* START TEXT BLOCK *

The plan worked, although not without tension.
Santner took 2/21 from seven overs and conceded only three runs per over. Bracewell collected 2/51, while Dean Foxcroft supported the attack with five wicketless overs for 16.
New Zealand’s three main spin options combined for:
- 24 overs
- 87 runs
- Nine wickets
- Economy rate of 3.62
That collective contribution decided the match.
Lennox supplied the headline performance, but Santner’s use of his slow bowlers ensured that West Indies never found a comfortable phase after the opening partnership.
New Zealand’s ability to adapt has also been visible in red-ball cricket this year, including the series discussed in how New Zealand helped expose the limits of England’s Bazball era.
New Zealand’s Chase Was Comfortable Only at the End
A target of 139 should have produced a routine chase.
West Indies’ spinners made certain it did not feel that way.
Will Young began positively, scoring 28 from 31 balls with five boundaries. His dismissal to Alzarri Joseph at 35 started a brief period of instability. Mark Chapman was run out two deliveries later without scoring, and Henry Nicholls fell to Motie for 17.
New Zealand had moved from 35 without loss to 52/3.

* END TEXT BLOCK *

▶ INSTRUCTIONS
1. Reproduce part of the cricket match report above, beginning at the words "New Zealand’s three" and stopping after the words "England’s Bazball era.".
2. Answer these questions from the cricket match report above:
(a) What target did New Zealand have to reach?
(b) How many runs did Will Young score, and from how many balls?
(c) What were Santner's bowling figures, and from how many overs?

* START MATERIAL PROVIDED *

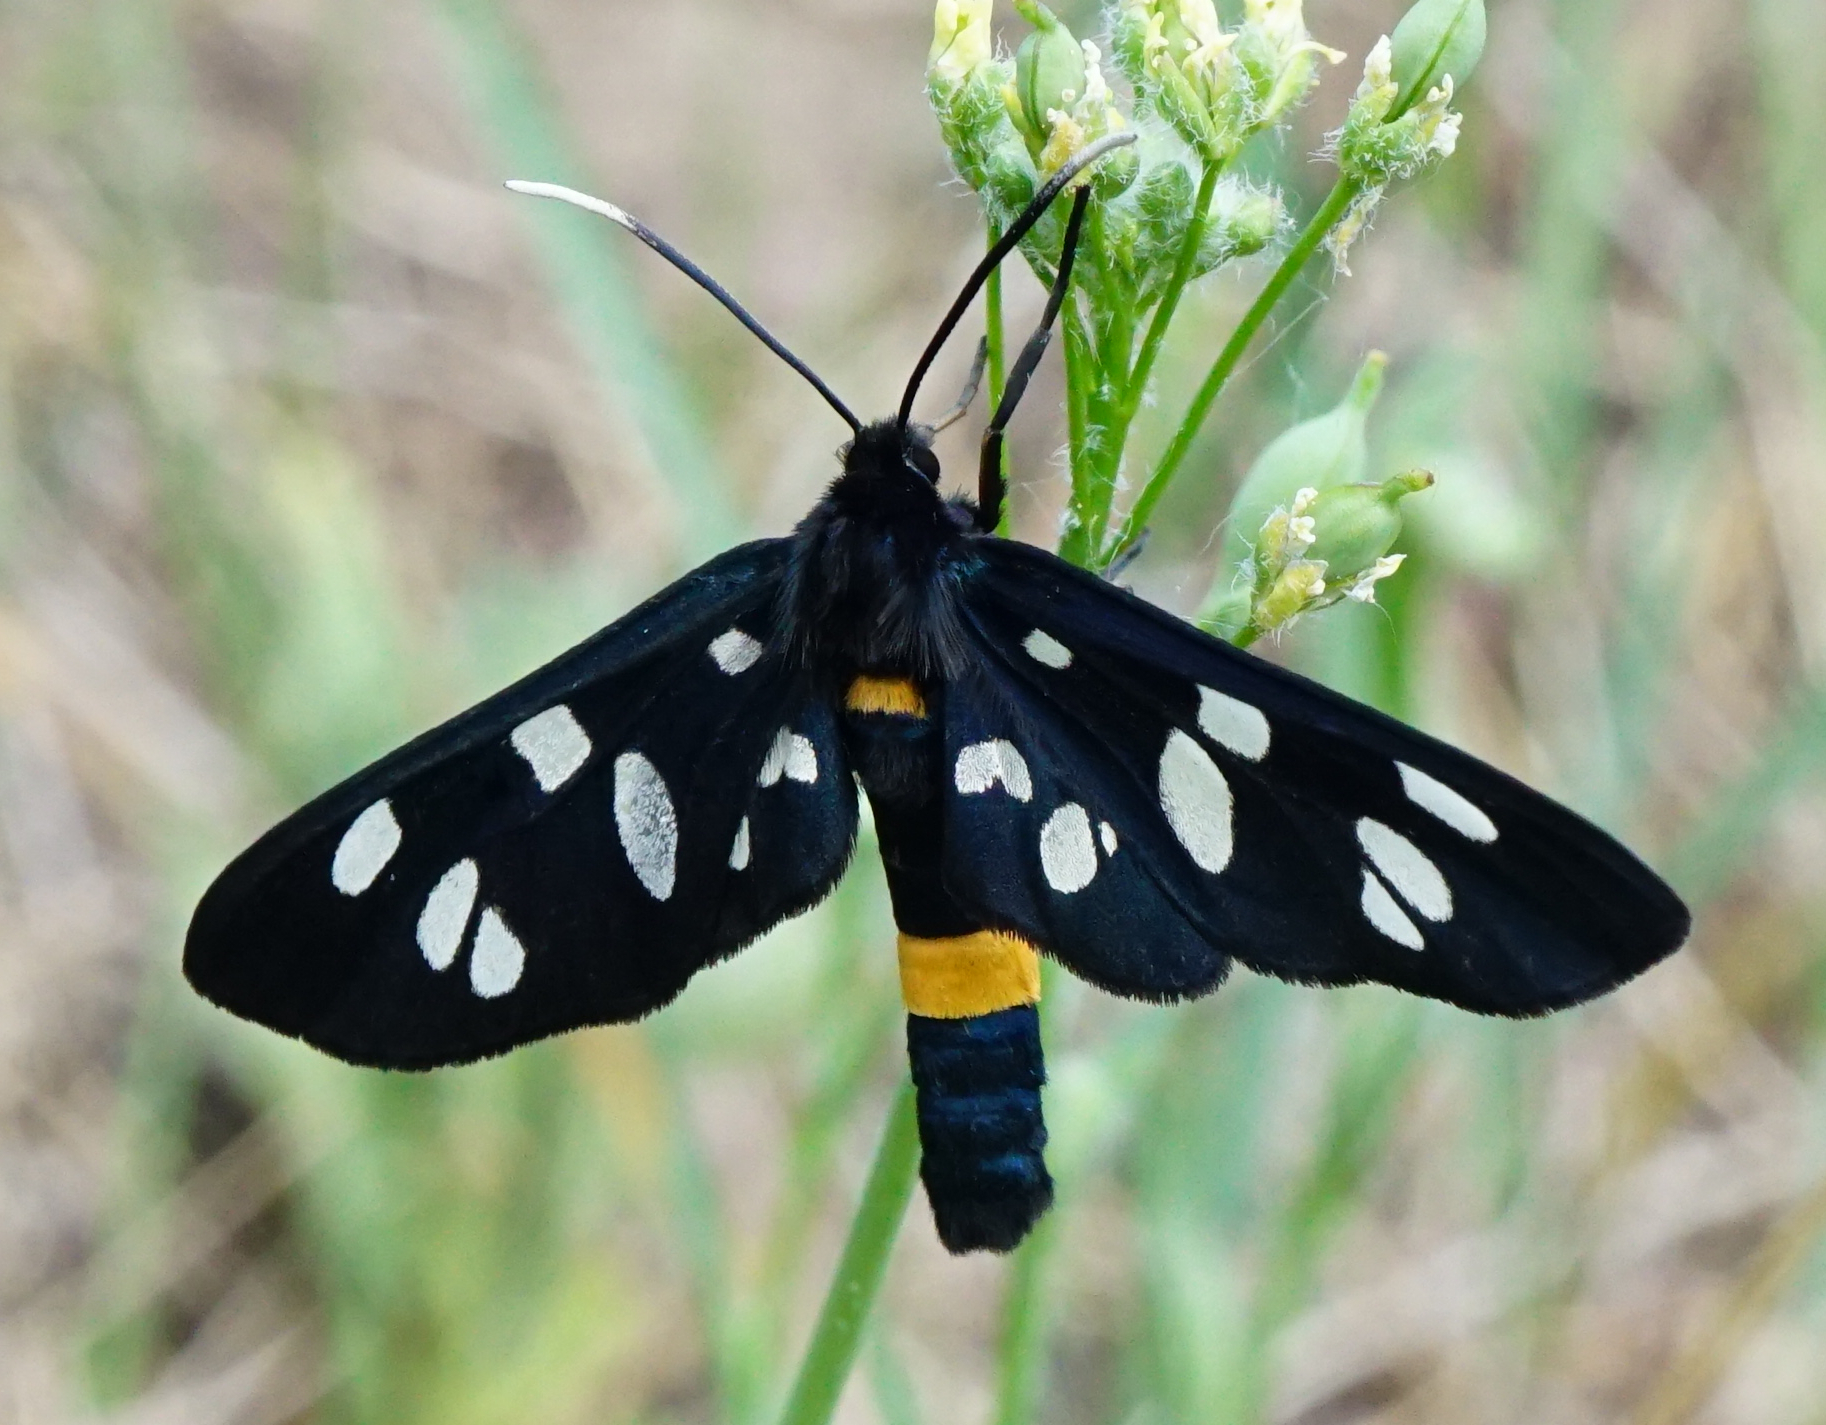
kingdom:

* END MATERIAL PROVIDED *

▶ SET OF ANSWERS
1.
New Zealand’s three main spin options combined for:
- 24 overs
- 87 runs
- Nine wickets
- Economy rate of 3.62
That collective contribution decided the match.
Lennox supplied the headline performance, but Santner’s use of his slow bowlers ensured that West Indies never found a comfortable phase after the opening partnership.
New Zealand’s ability to adapt has also been visible in red-ball cricket this year, including the series discussed in how New Zealand helped expose the limits of England’s Bazball era.

2.
(a) 139
(b) 28 runs from 31 balls
(c) 2/21 from seven overs